**Provided text**
MySQL Intersect

Questions about the MySQL, PostgreSQL, and most other databases, as well as using it with PHP can be asked here.

Moderator: General Moderators

User avatar
inghamn
Forum Contributor
Posts: 174
Joined: Mon Apr 16, 2007 10:33 am
Location: Bloomington, IN, USA

MySQL Intersect

Post by inghamn »

I've been working on a Tagging system for my photo album. Since MySQL doesn't support INTERSECT, I'm kinda stumped how to get a set of images that all contain all of a given set of tags.

Code: Select all

 
CREATE TABLE images (
id int UNSIGNED PRIMARY KEY,
filename varchar(128)
);
 
CREATE TABLE tags (
id int UNSIGNED PRIMARY KEY,
name varchar(128)
);
 
CREATE TABLE image_tags (
image_id int UNSIGNED,
tag_id int UNSIGNED
);
 
So, given a set of tags...say tag_id=15 and tag_id=6, I'm trying to write SQL that will return all images that have both tags.

UNION gives me all the images that have 15 OR 6, not AND.

I'm sure there's a way, but I haven't wrapped my brain around it, yet.
mabwi
Forum Commoner
Posts: 27
Joined: Wed Aug 01, 2007 4:51 pm

Re: MySQL Intersect

Post by mabwi »

This should work, but it's probably not the best way

[sql]  SELECT filename FROM images     WHERE id IN (SELECT image_id FROM image_tags WHERE tag_id = 6)       AND id IN (SELECT image_id FROM image_tags WHERE tag_id=15)  [/sql]
User avatar
inghamn
Forum Contributor
Posts: 174
Joined: Mon Apr 16, 2007 10:33 am
Location: Bloomington, IN, USA

Re: MySQL Intersect

Post by inghamn »

So far, I've got something like this to get all the images based on a set of tags.

Code: Select all

 
SELECT filename FROM media m
INNER JOIN media_tags mt ON m.id=mt.media_id AND mt.tag_id IN (15,6)

**Problems to work on**
**1)** Answer these questions from the forum thread on MySQL INTERSECT, each in one line:
(a) According to inghamn's first post, what result does UNION give?
(b) How does mabwi describe the query he suggests?
(c) What type is the filename column given in the images table?
**2)** Pick up the forum thread on MySQL INTERSECT at the point where its text ends, and carry it forward.

**Data extract**
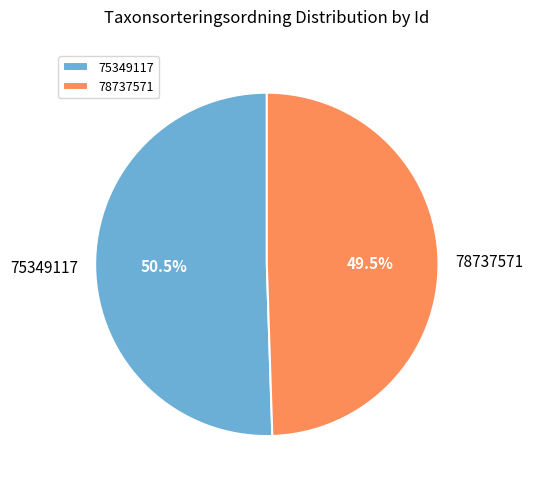

What percentage do 75349117 and 78737571 together represent?

100.0%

**Written responses**
**1)**
(a) It returns all the images that have tag 15 or tag 6, not both.
(b) He says it should work but is probably not the best way.
(c) varchar(128).

**2)**
GROUP BY m.id HAVING count(*)=2
 
But this technique starts breaking down when I want to get the related tags to display. In other words....the set of tags in a set of images defined by a set of tags. Ugh, recursion hurts my brain...
The only way I could think of to get the related tags is to put the above into a subquery.

Code: Select all

 
SELECT DISTINCT t.id FROM tags t
INNER JOIN media_tags mt ON t.id=mt.tag_id AND mt.media_id IN
(SELECT m.id AS id FROM media m
INNER JOIN media_tags mt ON m.id=mt.media_id AND mt.tag_id IN (15,6)
GROUP BY m.id HAVING count(*)=2 ORDER BY id) 
This, however takes around 20 seconds to run and is not viable. Makes me feel like I'm missing something.

(forgive the table name changes from the original example)
dml
Forum Contributor
Posts: 133
Joined: Sat Jan 26, 2008 2:20 pm

Re: MySQL Intersect

Post by dml »

* How many rows in those tables?
* What indexes do you have?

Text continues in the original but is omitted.